*** Block opens ***
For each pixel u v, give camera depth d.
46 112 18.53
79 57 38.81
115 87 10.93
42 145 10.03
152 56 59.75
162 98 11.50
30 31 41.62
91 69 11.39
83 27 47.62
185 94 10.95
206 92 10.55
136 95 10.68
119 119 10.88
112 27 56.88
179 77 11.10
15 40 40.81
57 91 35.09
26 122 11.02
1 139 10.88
*** Block closes ***
*** Block opens ***
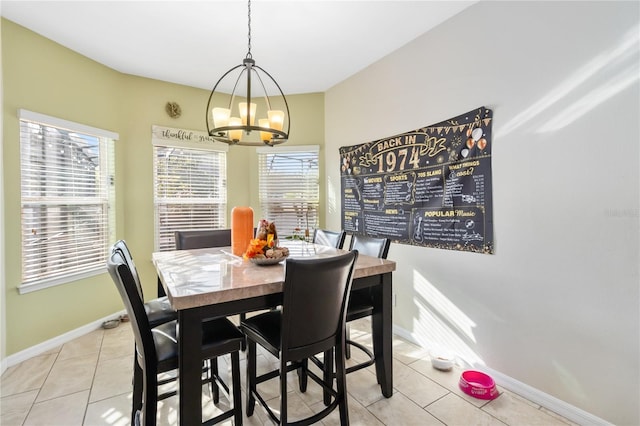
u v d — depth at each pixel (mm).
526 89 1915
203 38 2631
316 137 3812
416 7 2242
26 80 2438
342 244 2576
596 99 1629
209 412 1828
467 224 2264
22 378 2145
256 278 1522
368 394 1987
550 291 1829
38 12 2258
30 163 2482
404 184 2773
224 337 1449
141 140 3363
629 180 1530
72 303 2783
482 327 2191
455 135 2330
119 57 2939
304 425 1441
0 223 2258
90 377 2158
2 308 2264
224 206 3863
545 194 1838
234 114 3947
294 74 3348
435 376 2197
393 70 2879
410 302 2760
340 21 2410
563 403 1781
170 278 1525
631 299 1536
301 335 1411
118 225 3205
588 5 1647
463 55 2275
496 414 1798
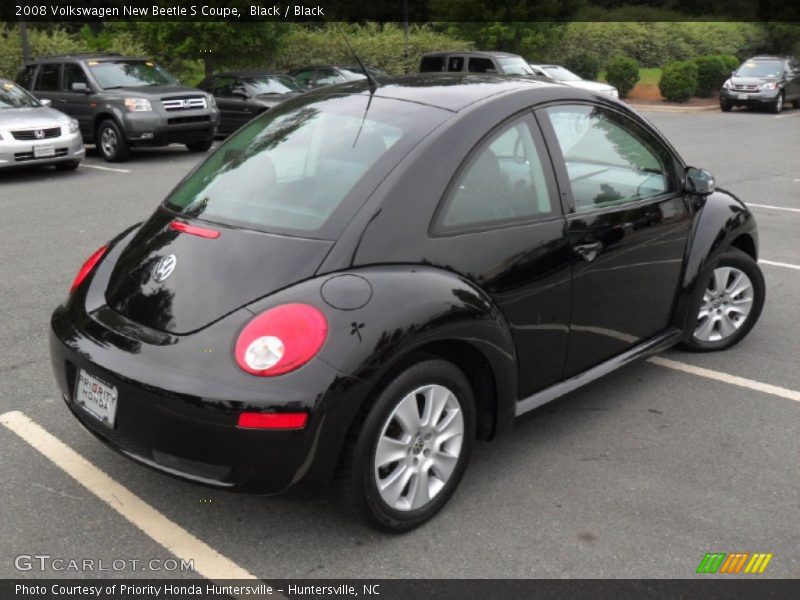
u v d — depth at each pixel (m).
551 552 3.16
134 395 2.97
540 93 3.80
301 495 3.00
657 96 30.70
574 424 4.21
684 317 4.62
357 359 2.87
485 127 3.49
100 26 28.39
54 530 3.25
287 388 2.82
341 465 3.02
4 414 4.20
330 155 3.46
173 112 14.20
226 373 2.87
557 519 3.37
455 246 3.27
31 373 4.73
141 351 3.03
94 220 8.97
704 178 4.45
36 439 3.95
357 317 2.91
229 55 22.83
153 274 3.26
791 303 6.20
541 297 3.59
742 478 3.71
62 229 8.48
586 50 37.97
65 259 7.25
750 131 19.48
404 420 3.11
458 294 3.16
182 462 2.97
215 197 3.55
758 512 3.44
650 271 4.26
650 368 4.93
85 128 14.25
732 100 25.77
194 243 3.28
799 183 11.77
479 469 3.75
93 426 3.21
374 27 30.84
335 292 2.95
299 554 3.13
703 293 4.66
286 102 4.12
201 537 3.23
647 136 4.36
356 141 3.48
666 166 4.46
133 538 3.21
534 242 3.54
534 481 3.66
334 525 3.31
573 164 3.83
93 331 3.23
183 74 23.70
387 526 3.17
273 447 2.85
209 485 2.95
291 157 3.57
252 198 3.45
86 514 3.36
*** Block closes ***
**Work task:**
Repeat the entries above verbatim, but only from the line that has "For each pixel u v, give camera depth d." down to the line that has "1 139 10.88", inclusive.

**Completed exercise:**
For each pixel u v, give camera depth d.
46 112 18.53
79 57 38.81
115 87 10.93
42 145 10.03
152 56 59.75
162 98 11.50
30 31 41.62
91 69 11.39
83 27 47.62
185 94 10.95
206 92 10.55
136 95 10.68
119 119 10.88
112 27 56.88
179 77 11.10
15 40 40.81
57 91 35.09
26 122 11.02
1 139 10.88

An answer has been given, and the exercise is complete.